By dinnertime on the third night, we were so emotionally exasperated that we struggled to simply light our camp stove. A solo hiker passing through approached to offer his assistance. He showed us the “trail way” to light our stove and helped us get the water boiling. He then deposited a large plastic bag filled with chocolate covered peanut candies on the makeshift picnic table and said:
“Y’all look like you could use some of this before your meal. Help yourself!”
Famished, we enthusiastically dug in.
Come morning, to our surprise, the solo hiker was gone without a trace. I was reminded of a verse in the Bible that says, “Do not forget to show hospitality to strangers, for by so doing some people have shown hospitality to angels without knowing it.” (Hebrews 13:12)

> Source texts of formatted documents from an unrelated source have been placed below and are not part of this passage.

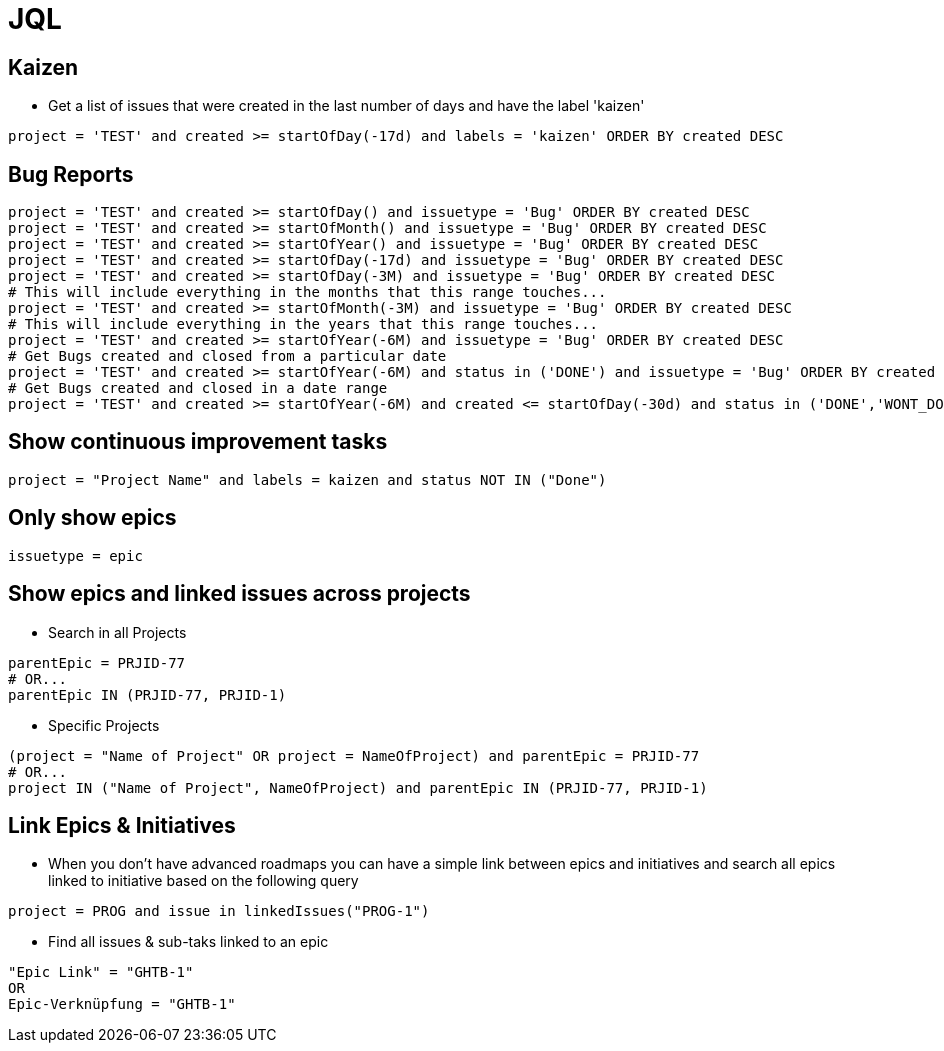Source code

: = JQL

== Kaizen

* Get a list of issues that were created in the last number of days and have the label 'kaizen'
```
project = 'TEST' and created >= startOfDay(-17d) and labels = 'kaizen' ORDER BY created DESC
```

== Bug Reports
```
project = 'TEST' and created >= startOfDay() and issuetype = 'Bug' ORDER BY created DESC
project = 'TEST' and created >= startOfMonth() and issuetype = 'Bug' ORDER BY created DESC
project = 'TEST' and created >= startOfYear() and issuetype = 'Bug' ORDER BY created DESC
project = 'TEST' and created >= startOfDay(-17d) and issuetype = 'Bug' ORDER BY created DESC
project = 'TEST' and created >= startOfDay(-3M) and issuetype = 'Bug' ORDER BY created DESC
# This will include everything in the months that this range touches...
project = 'TEST' and created >= startOfMonth(-3M) and issuetype = 'Bug' ORDER BY created DESC
# This will include everything in the years that this range touches...
project = 'TEST' and created >= startOfYear(-6M) and issuetype = 'Bug' ORDER BY created DESC
# Get Bugs created and closed from a particular date
project = 'TEST' and created >= startOfYear(-6M) and status in ('DONE') and issuetype = 'Bug' ORDER BY created DESC
# Get Bugs created and closed in a date range
project = 'TEST' and created >= startOfYear(-6M) and created <= startOfDay(-30d) and status in ('DONE','WONT_DO') and issuetype = 'Bug' ORDER BY created DESC
```


== Show continuous improvement tasks
----
project = "Project Name" and labels = kaizen and status NOT IN ("Done")
----

== Only show epics
----
issuetype = epic
----

== Show epics and linked issues across projects
* Search in all Projects
----
parentEpic = PRJID-77
# OR...
parentEpic IN (PRJID-77, PRJID-1)
----
* Specific Projects
----
(project = "Name of Project" OR project = NameOfProject) and parentEpic = PRJID-77
# OR...
project IN ("Name of Project", NameOfProject) and parentEpic IN (PRJID-77, PRJID-1)
----

== Link Epics & Initiatives
* When  you don't have advanced roadmaps you can have a simple link between epics and initiatives and search all epics linked to initiative based on the following query
----
project = PROG and issue in linkedIssues("PROG-1")
----
* Find all issues & sub-taks linked to an epic
----
"Epic Link" = "GHTB-1"
OR
Epic-Verknüpfung = "GHTB-1"
----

We certainly didn’t feel angelic ourselves that day, with our trail grime and stinky attitudes, but that hiker who stopped to help three strangers truly was an angel! His hospitality was divine and rekindled our hopes that we would learn along the way, adapt and eventually reach our destination (which we did).
Here at Pine Rest, we offer hospitality every day. Patients, residents, and clients often feel anxious when they come to us. Our hospitality takes many forms. We greet these individuals, listen to them and attend to their needs. We serve them wholesome meals, a clean bed to sleep in, and we provide them with care that protects their safety and wellbeing. We strive to teach them helpful coping skills and offer therapeutic relationships. These expressions of hospitality fuel patients’ hope for restored health and a renewed spirit.
As we embark upon the new year, let us hope for an array of longings to be fulfilled: Healing of mental illnesses; recovery from addictions; safe housing options; justice and equity; restored relationships; and more. Waiting with such longing is much more bearable when others join us. When we practice hospitality together as one, hope grows.
May we share hospitality with others and delight in the ways our hospitality fuels hope … in 2024 and the years beyond.